• **Dataset entries**:
%%

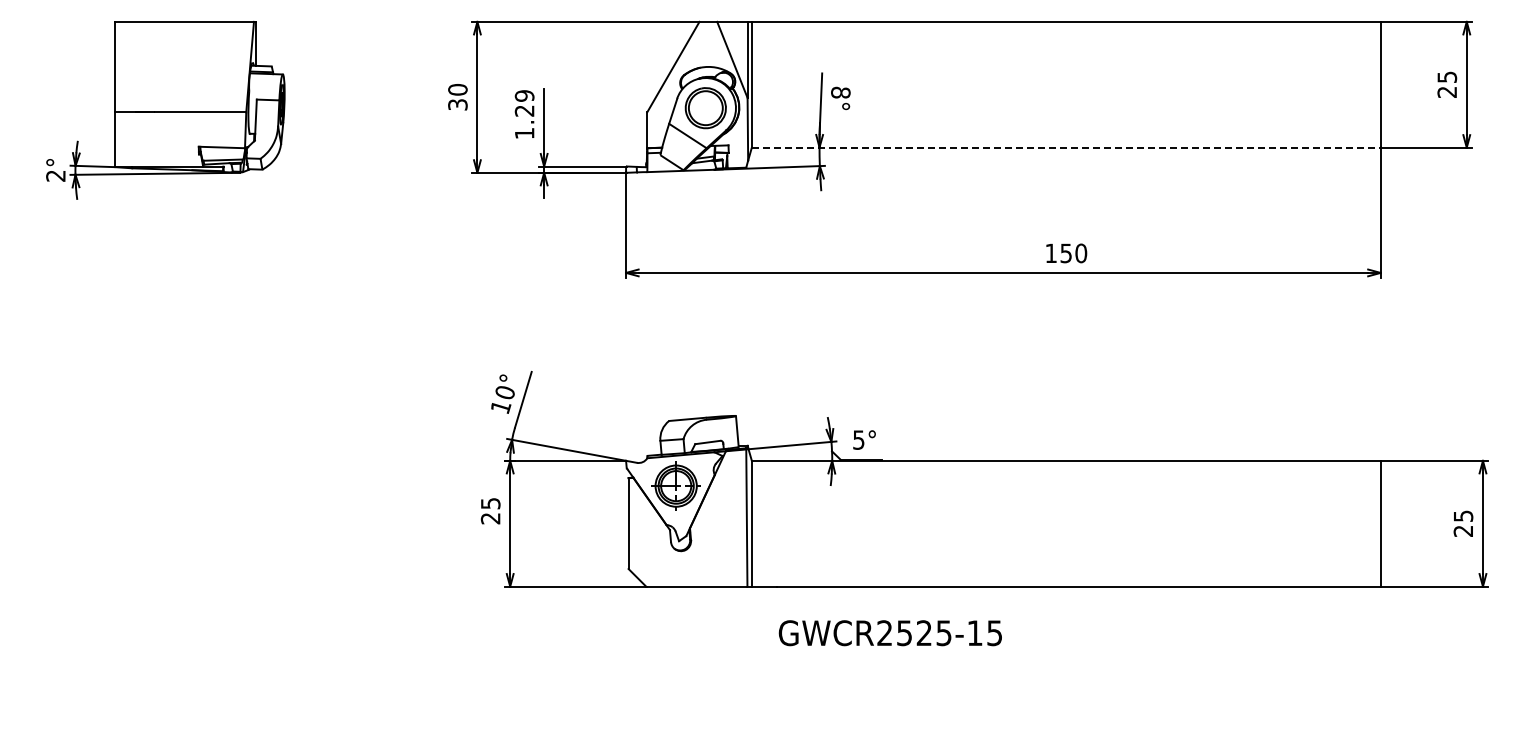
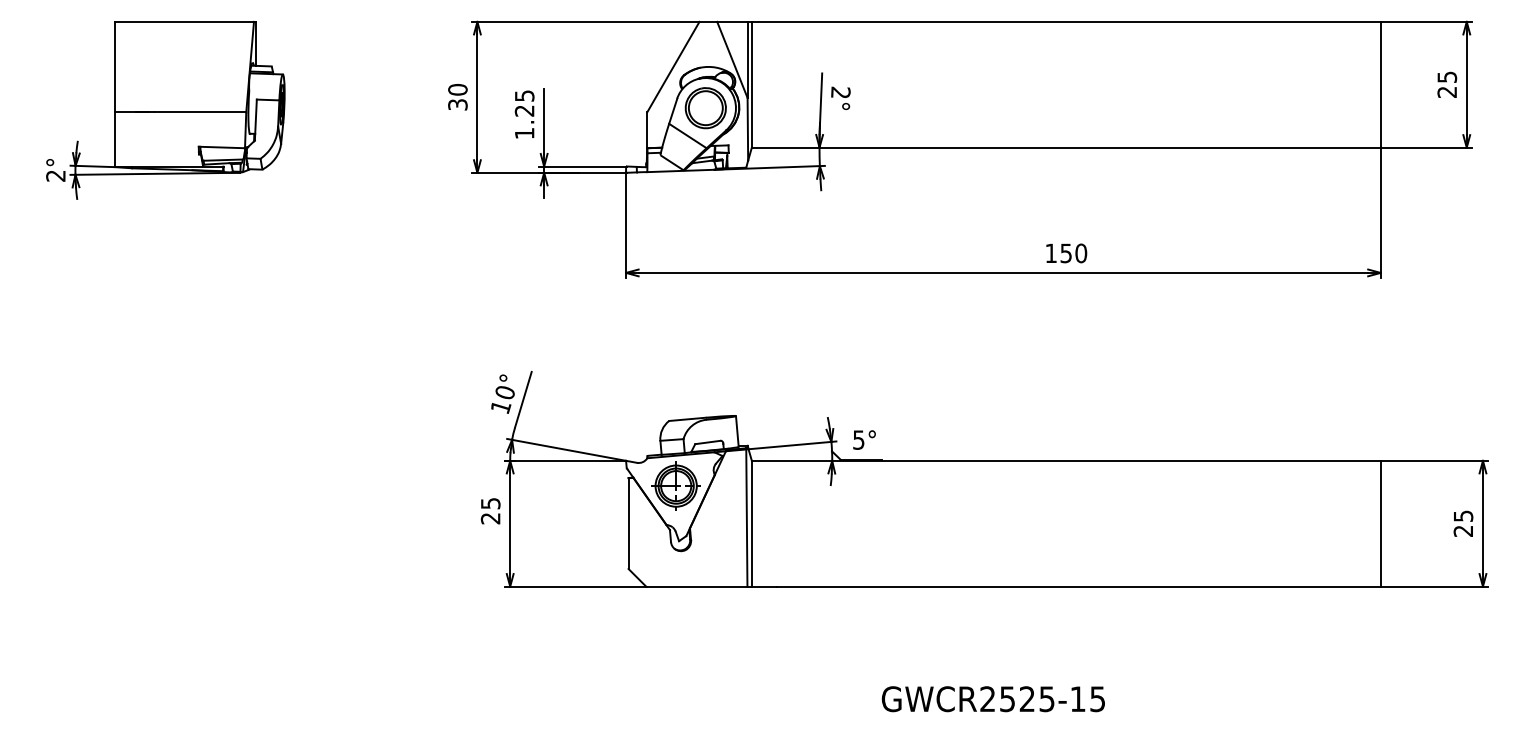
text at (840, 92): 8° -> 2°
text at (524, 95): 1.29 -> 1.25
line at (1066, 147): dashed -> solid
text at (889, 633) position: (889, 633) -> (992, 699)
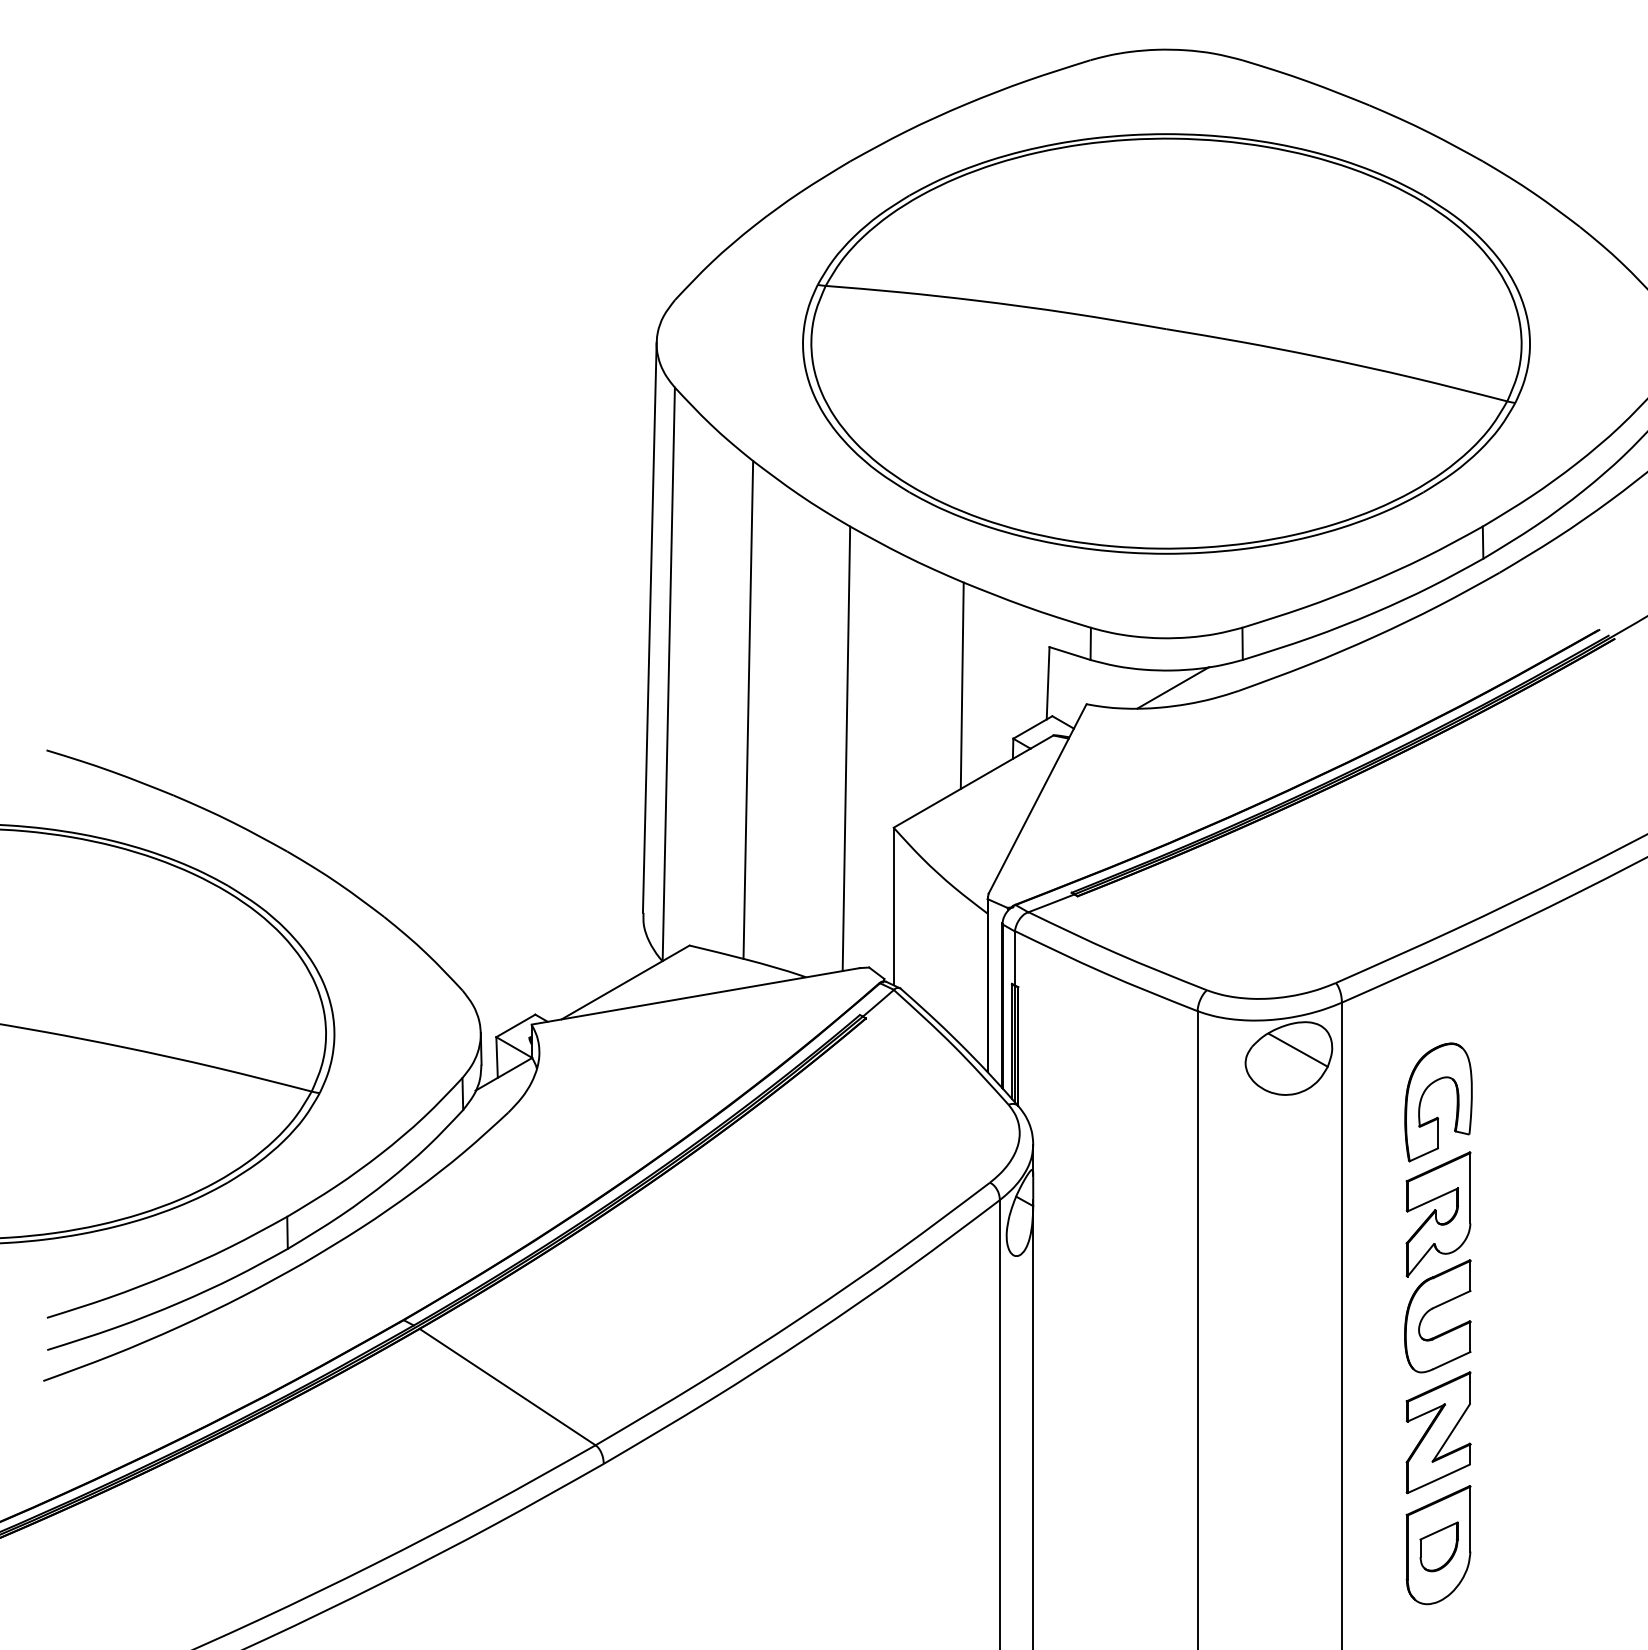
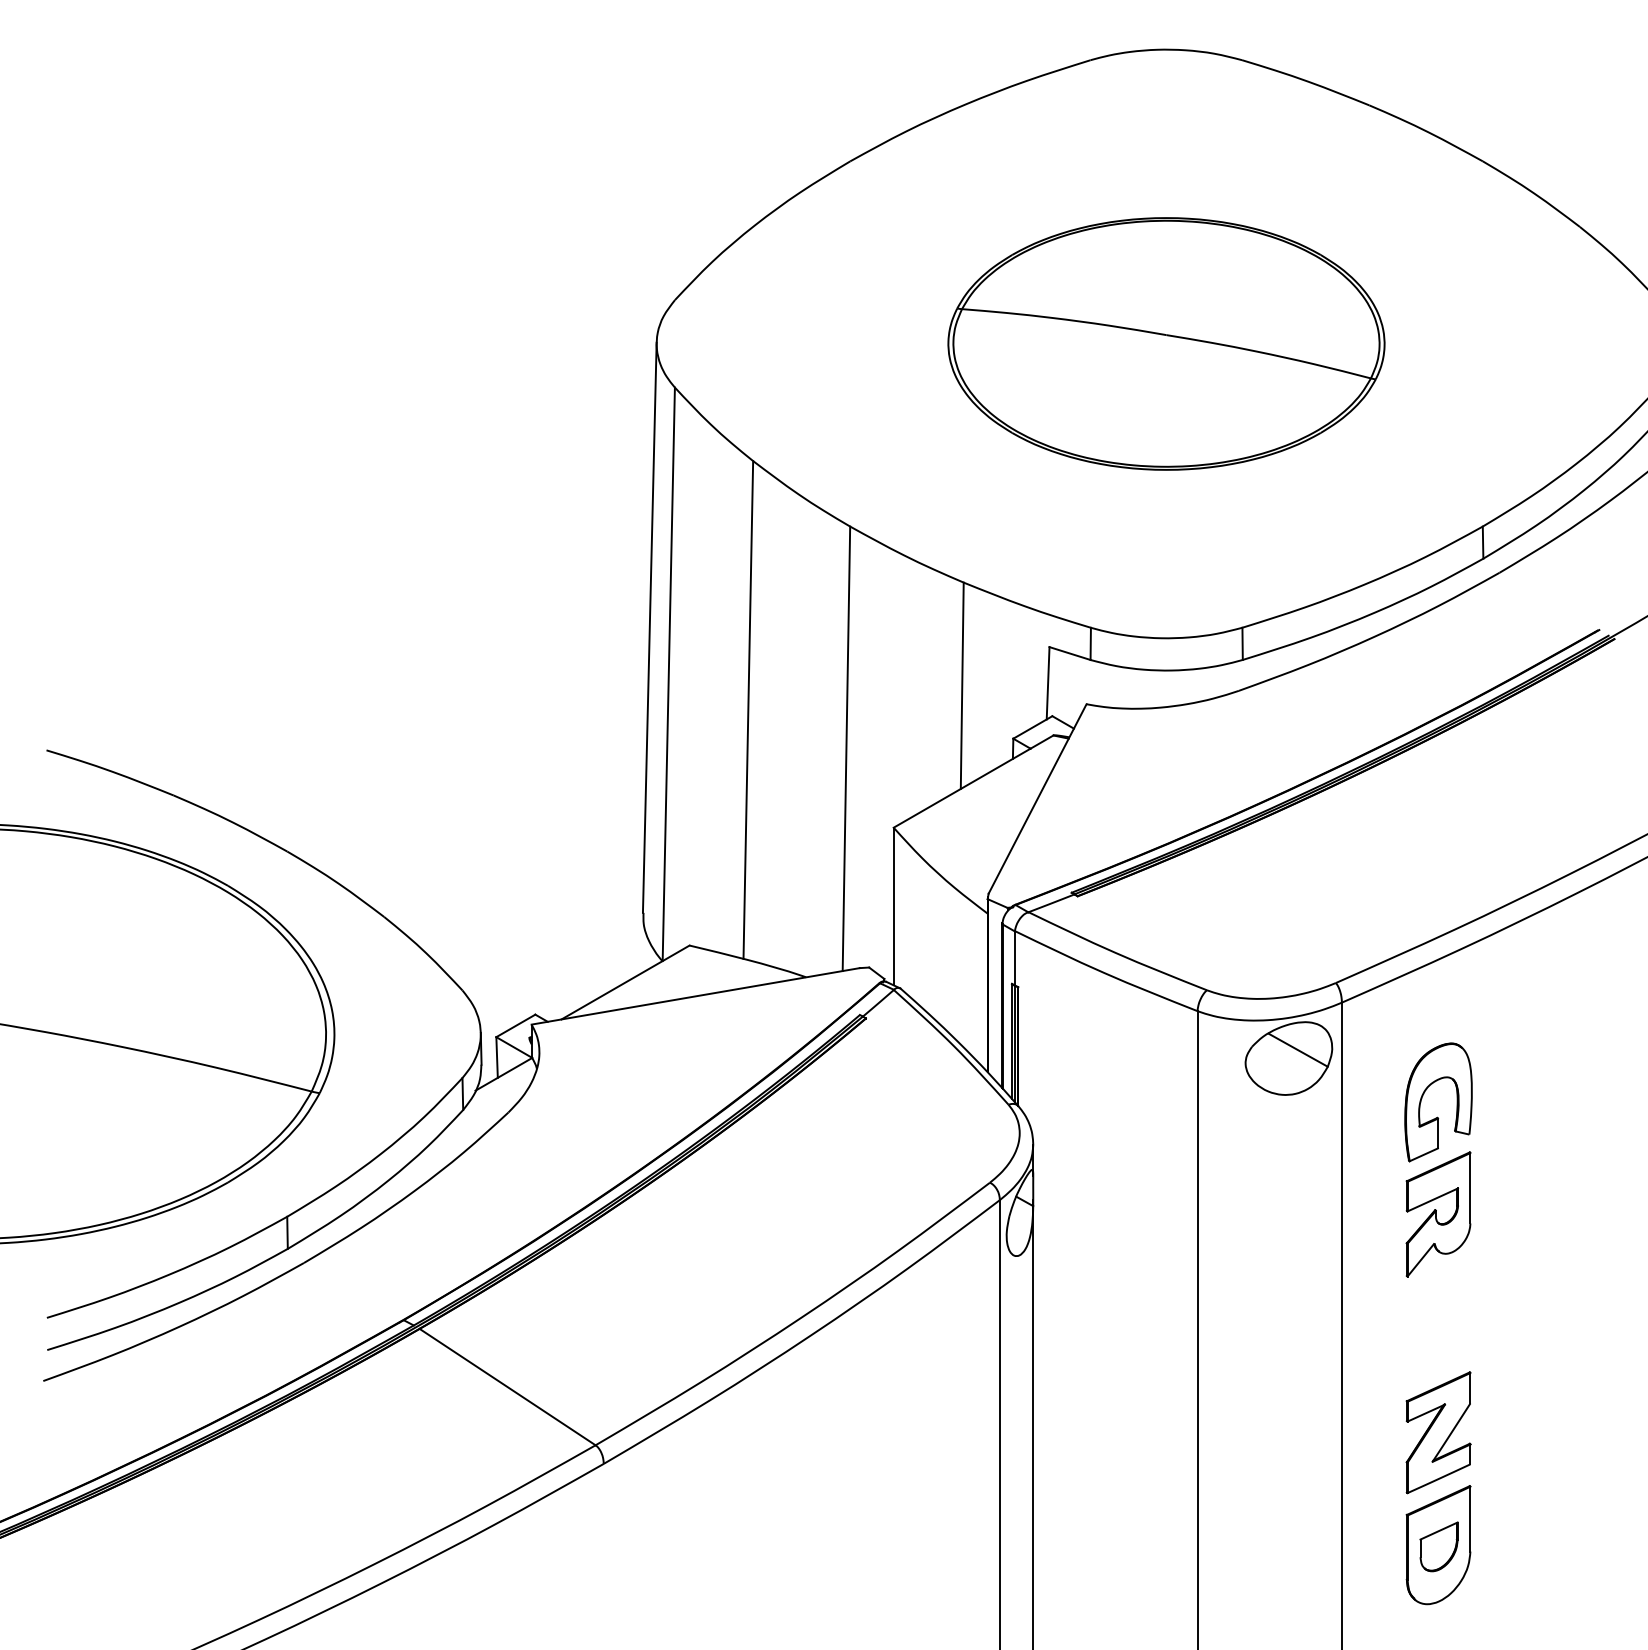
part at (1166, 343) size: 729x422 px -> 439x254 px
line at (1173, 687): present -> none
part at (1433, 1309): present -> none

%%

• **GOAL**: Copy out each line of the data above that contains the word "present". Leave out all other lines.

• **EXERCISE OUTPUT**:
line at (1173, 687): present -> none
part at (1433, 1309): present -> none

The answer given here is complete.